Au point où on en est, on finit. L'épisode suivant est narré grâce à un jeu de questions-réponses façon entretien poussé qu'on pourrait assimiler à une interview ou un article (sauf que Wiki dit qu'en fait c'est pour se moquer des questions posées lors d'un examen de catéchisme ou ecclésiastique ; là... on n'aurait pas pu deviner !). Joyce propose encore de nombreux jeux de mots, joue avec ardeur et brio avec le langage et s'amuse à ridiculiser les demandes de détails en rentrant dans un microcosme descriptif grotesque et caricatural. le problème, c'est que si en de très rares occasions on rigole, le reste du temps c'est encore l'hallu parce que c'est ardu à suivre et surtout souvent inintéressant au possible, avec moult précisions dont personne n'a cure. C'est encore une fois un gros travail d'écriture, la grande maîtrise d'une caricature filée sur 70 pages environ, mais ça reste peu engageant à lire...

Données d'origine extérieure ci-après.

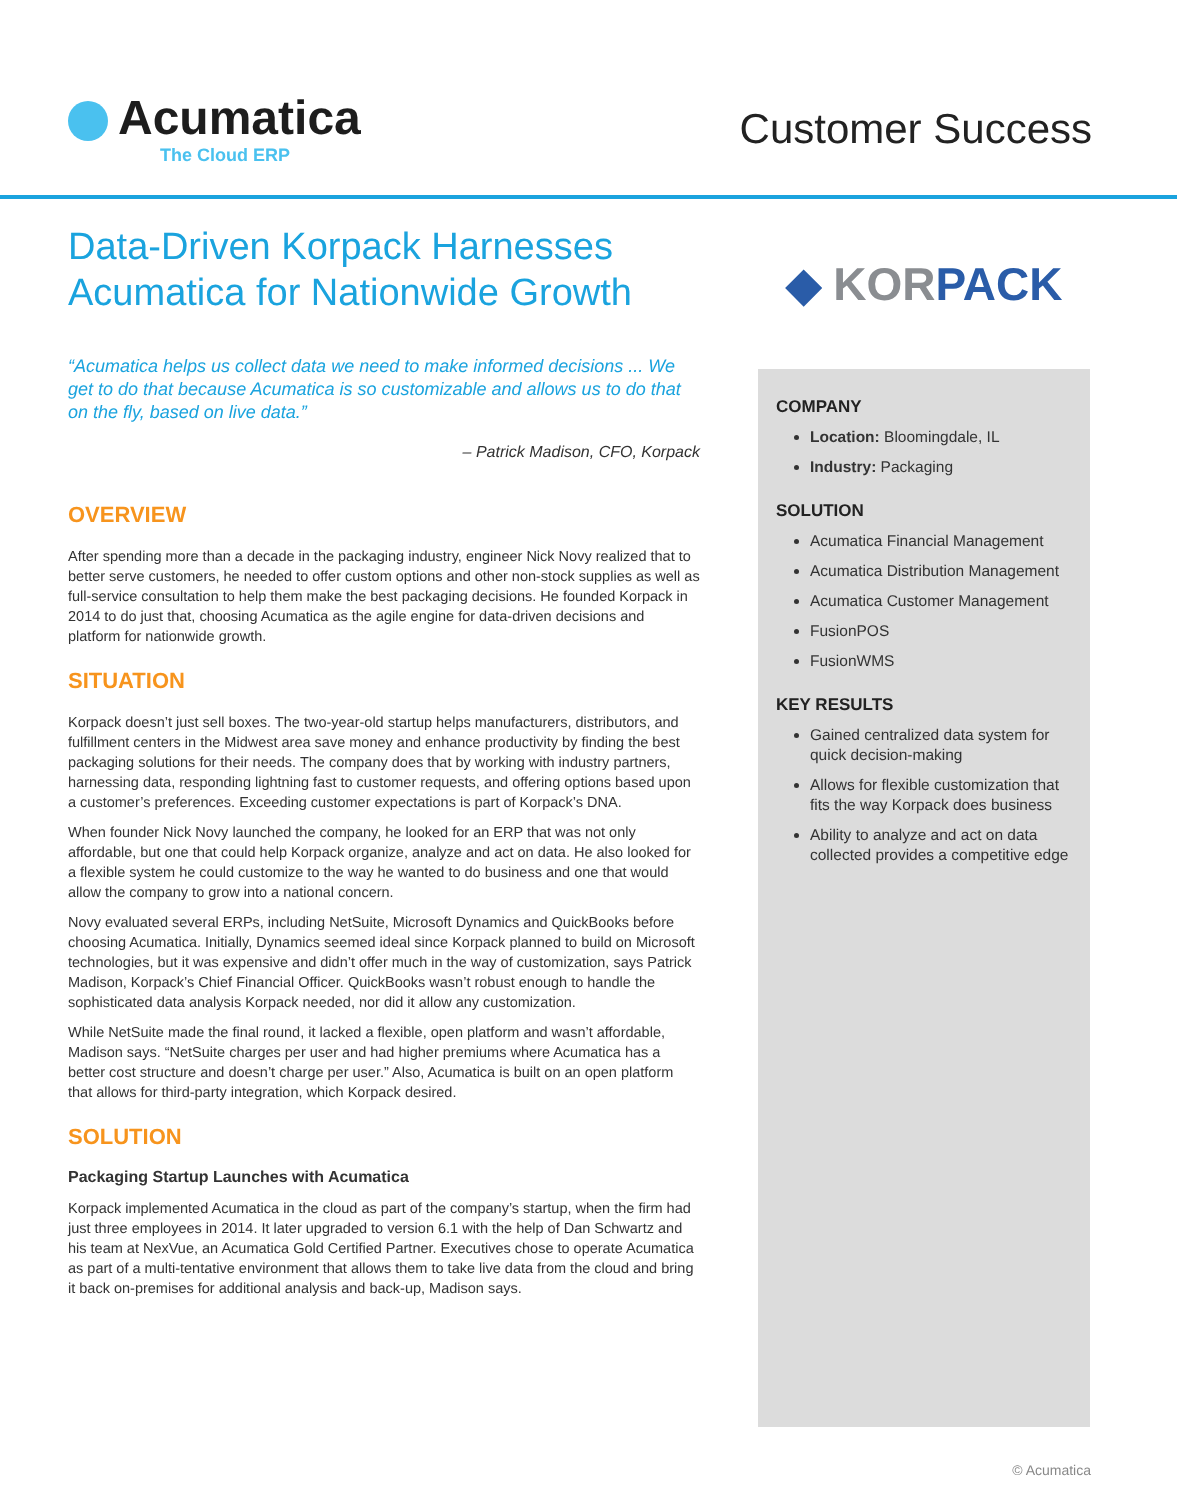Acumatica
The Cloud ERP
Customer Success
Data-Driven Korpack Harnesses Acumatica for Nationwide Growth
“Acumatica helps us collect data we need to make informed decisions ... We get to do that because Acumatica is so customizable and allows us to do that on the fly, based on live data.”
– Patrick Madison, CFO, Korpack
OVERVIEW
After spending more than a decade in the packaging industry, engineer Nick Novy realized that to better serve customers, he needed to offer custom options and other non-stock supplies as well as full-service consultation to help them make the best packaging decisions. He founded Korpack in 2014 to do just that, choosing Acumatica as the agile engine for data-driven decisions and platform for nationwide growth.
SITUATION
Korpack doesn’t just sell boxes. The two-year-old startup helps manufacturers, distributors, and fulfillment centers in the Midwest area save money and enhance productivity by finding the best packaging solutions for their needs. The company does that by working with industry partners, harnessing data, responding lightning fast to customer requests, and offering options based upon a customer’s preferences. Exceeding customer expectations is part of Korpack’s DNA.
When founder Nick Novy launched the company, he looked for an ERP that was not only affordable, but one that could help Korpack organize, analyze and act on data. He also looked for a flexible system he could customize to the way he wanted to do business and one that would allow the company to grow into a national concern.
Novy evaluated several ERPs, including NetSuite, Microsoft Dynamics and QuickBooks before choosing Acumatica. Initially, Dynamics seemed ideal since Korpack planned to build on Microsoft technologies, but it was expensive and didn’t offer much in the way of customization, says Patrick Madison, Korpack’s Chief Financial Officer. QuickBooks wasn’t robust enough to handle the sophisticated data analysis Korpack needed, nor did it allow any customization.
While NetSuite made the final round, it lacked a flexible, open platform and wasn’t affordable, Madison says. “NetSuite charges per user and had higher premiums where Acumatica has a better cost structure and doesn’t charge per user.” Also, Acumatica is built on an open platform that allows for third-party integration, which Korpack desired.
SOLUTION
Packaging Startup Launches with Acumatica
Korpack implemented Acumatica in the cloud as part of the company’s startup, when the firm had just three employees in 2014. It later upgraded to version 6.1 with the help of Dan Schwartz and his team at NexVue, an Acumatica Gold Certified Partner. Executives chose to operate Acumatica as part of a multi-tentative environment that allows them to take live data from the cloud and bring it back on-premises for additional analysis and back-up, Madison says.
◆ KOR PACK
COMPANY
Location: Bloomingdale, IL
Industry: Packaging
SOLUTION
Acumatica Financial Management
Acumatica Distribution Management
Acumatica Customer Management
FusionPOS
FusionWMS
KEY RESULTS
Gained centralized data system for quick decision-making
Allows for flexible customization that fits the way Korpack does business
Ability to analyze and act on data collected provides a competitive edge
© Acumatica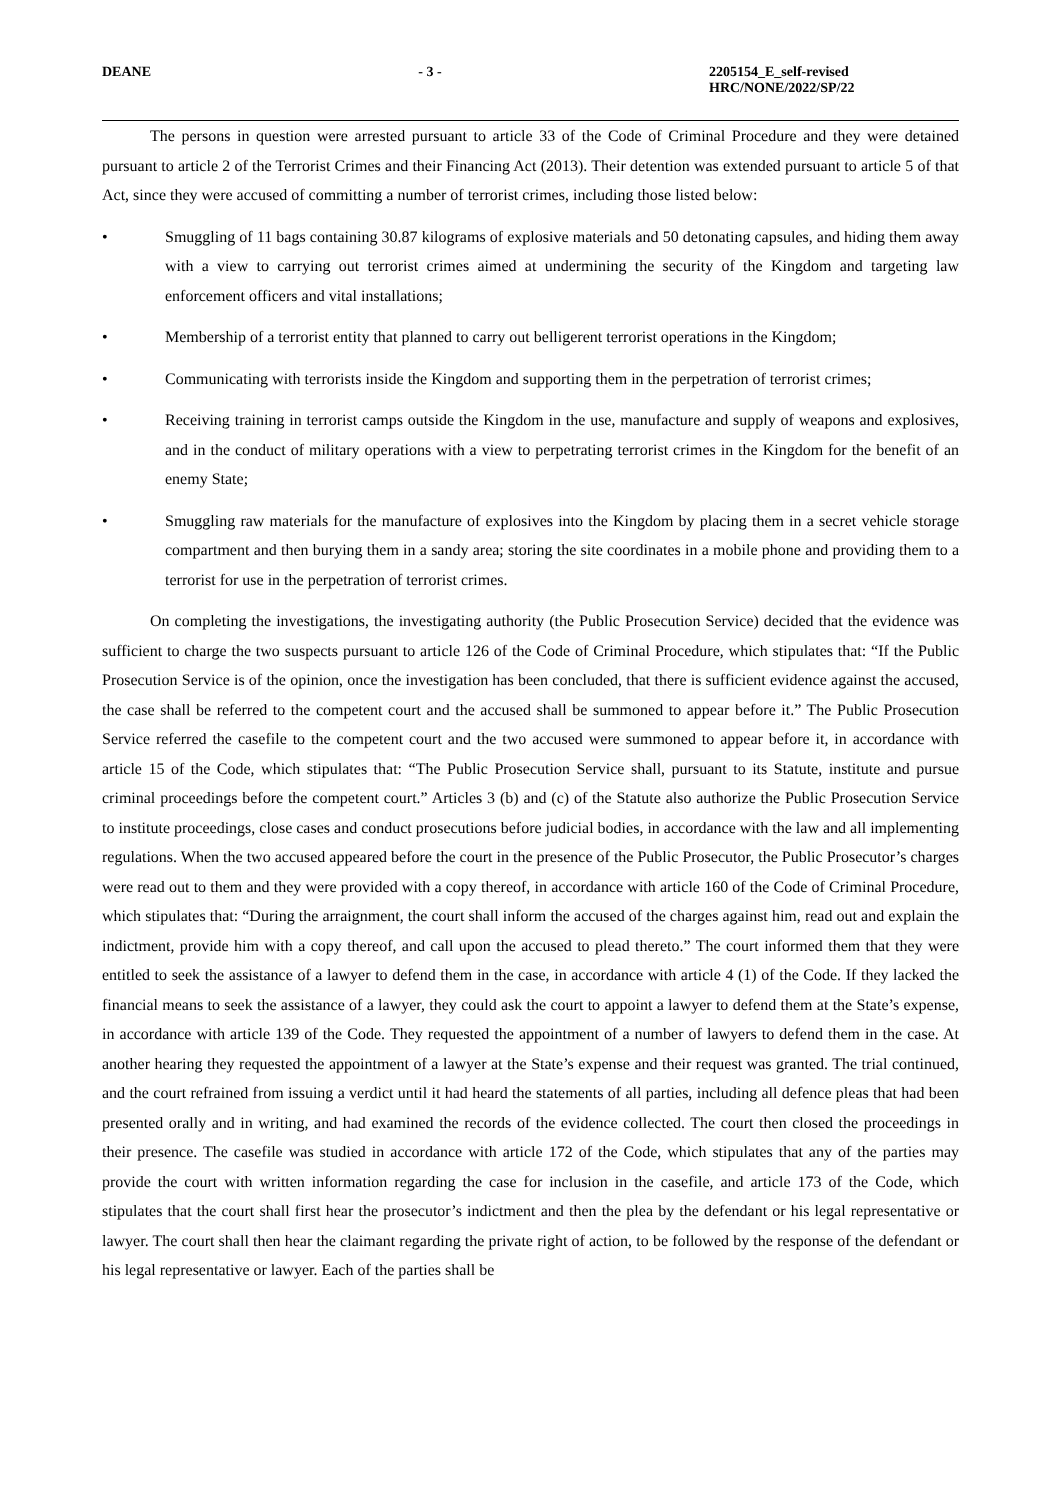DEANE - 3 - 2205154_E_self-revised
HRC/NONE/2022/SP/22
The persons in question were arrested pursuant to article 33 of the Code of Criminal Procedure and they were detained pursuant to article 2 of the Terrorist Crimes and their Financing Act (2013). Their detention was extended pursuant to article 5 of that Act, since they were accused of committing a number of terrorist crimes, including those listed below:
• Smuggling of 11 bags containing 30.87 kilograms of explosive materials and 50 detonating capsules, and hiding them away with a view to carrying out terrorist crimes aimed at undermining the security of the Kingdom and targeting law enforcement officers and vital installations;
• Membership of a terrorist entity that planned to carry out belligerent terrorist operations in the Kingdom;
• Communicating with terrorists inside the Kingdom and supporting them in the perpetration of terrorist crimes;
• Receiving training in terrorist camps outside the Kingdom in the use, manufacture and supply of weapons and explosives, and in the conduct of military operations with a view to perpetrating terrorist crimes in the Kingdom for the benefit of an enemy State;
• Smuggling raw materials for the manufacture of explosives into the Kingdom by placing them in a secret vehicle storage compartment and then burying them in a sandy area; storing the site coordinates in a mobile phone and providing them to a terrorist for use in the perpetration of terrorist crimes.
On completing the investigations, the investigating authority (the Public Prosecution Service) decided that the evidence was sufficient to charge the two suspects pursuant to article 126 of the Code of Criminal Procedure, which stipulates that: “If the Public Prosecution Service is of the opinion, once the investigation has been concluded, that there is sufficient evidence against the accused, the case shall be referred to the competent court and the accused shall be summoned to appear before it.” The Public Prosecution Service referred the casefile to the competent court and the two accused were summoned to appear before it, in accordance with article 15 of the Code, which stipulates that: “The Public Prosecution Service shall, pursuant to its Statute, institute and pursue criminal proceedings before the competent court.” Articles 3 (b) and (c) of the Statute also authorize the Public Prosecution Service to institute proceedings, close cases and conduct prosecutions before judicial bodies, in accordance with the law and all implementing regulations. When the two accused appeared before the court in the presence of the Public Prosecutor, the Public Prosecutor’s charges were read out to them and they were provided with a copy thereof, in accordance with article 160 of the Code of Criminal Procedure, which stipulates that: “During the arraignment, the court shall inform the accused of the charges against him, read out and explain the indictment, provide him with a copy thereof, and call upon the accused to plead thereto.” The court informed them that they were entitled to seek the assistance of a lawyer to defend them in the case, in accordance with article 4 (1) of the Code. If they lacked the financial means to seek the assistance of a lawyer, they could ask the court to appoint a lawyer to defend them at the State’s expense, in accordance with article 139 of the Code. They requested the appointment of a number of lawyers to defend them in the case. At another hearing they requested the appointment of a lawyer at the State’s expense and their request was granted. The trial continued, and the court refrained from issuing a verdict until it had heard the statements of all parties, including all defence pleas that had been presented orally and in writing, and had examined the records of the evidence collected. The court then closed the proceedings in their presence. The casefile was studied in accordance with article 172 of the Code, which stipulates that any of the parties may provide the court with written information regarding the case for inclusion in the casefile, and article 173 of the Code, which stipulates that the court shall first hear the prosecutor’s indictment and then the plea by the defendant or his legal representative or lawyer. The court shall then hear the claimant regarding the private right of action, to be followed by the response of the defendant or his legal representative or lawyer. Each of the parties shall be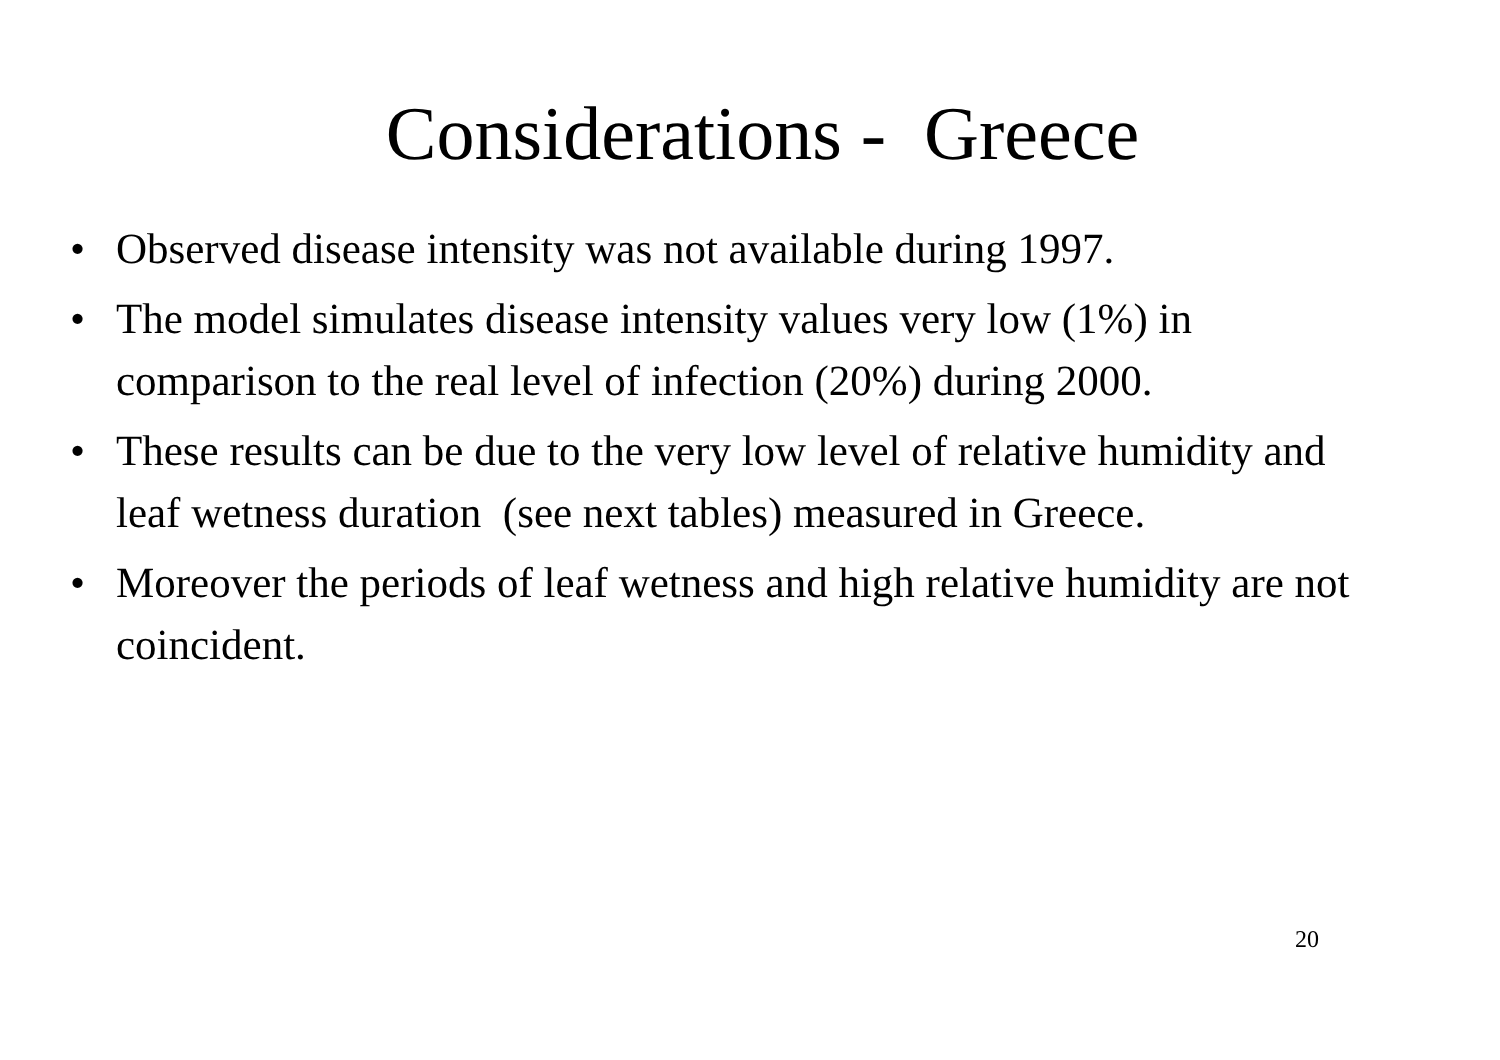Considerations - Greece
• Observed disease intensity was not available during 1997.
• The model simulates disease intensity values very low (1%) in comparison to the real level of infection (20%) during 2000.
• These results can be due to the very low level of relative humidity and leaf wetness duration (see next tables) measured in Greece.
• Moreover the periods of leaf wetness and high relative humidity are not coincident.
20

Et donc, dix mois plus tard, on se lance, dans un mélange d'appréhension et de future sensation d'exploit personnel à 70 pages de la fin, dans le fameux et célébrissime monologue de Molly, la femme de Bloom. Ahh, qu'on en a entendu parler de cette tirade sans fin, sans ponctuation, super imbuvable parce que personne n'aime Molly. Même Jules, à qui on montre ledit chapitre sans ponctuation dit : "Mais c'est quoi, ça, faut être malade pour écrire un truc pareil !". Eh bah vous savez quoi ? ça se fait. Il se lit, ce monologue de malheur, à condition qu'on soit capable dans sa lecture intérieure de rajouter la ponctuation manquante et d'y aller en plusieurs étapes, en s'arrêtant quand il y a un changement de paragraphe, ce qui arrive plusieurs fois quand même. Il est long pour ce que c'est, faut pas se leurrer, mais il est plutôt bien foutu niveau courant de conscience féminin. On rit particulièrement quand Molly réfléchit aux pulsions sexuelles des hommes et à leur façon de gérer leur engin. Il remet les points sur les i après le chapitre sur cette gourde de Gerty et cette comédie de la pensée féminine façon fleur-bleue. le point de vue s'avère hyper réaliste et rend la monnaie de leur pièce à tous ces hommes qui pensent aux femmes comme à des objets. Aussi, le type de pensées colle bien à ce qui peut passer par la tête d'une femme. Encore une fois c'est beaucoup trop long, mais il faut reconnaître que c'est un épisode plutôt remarquable.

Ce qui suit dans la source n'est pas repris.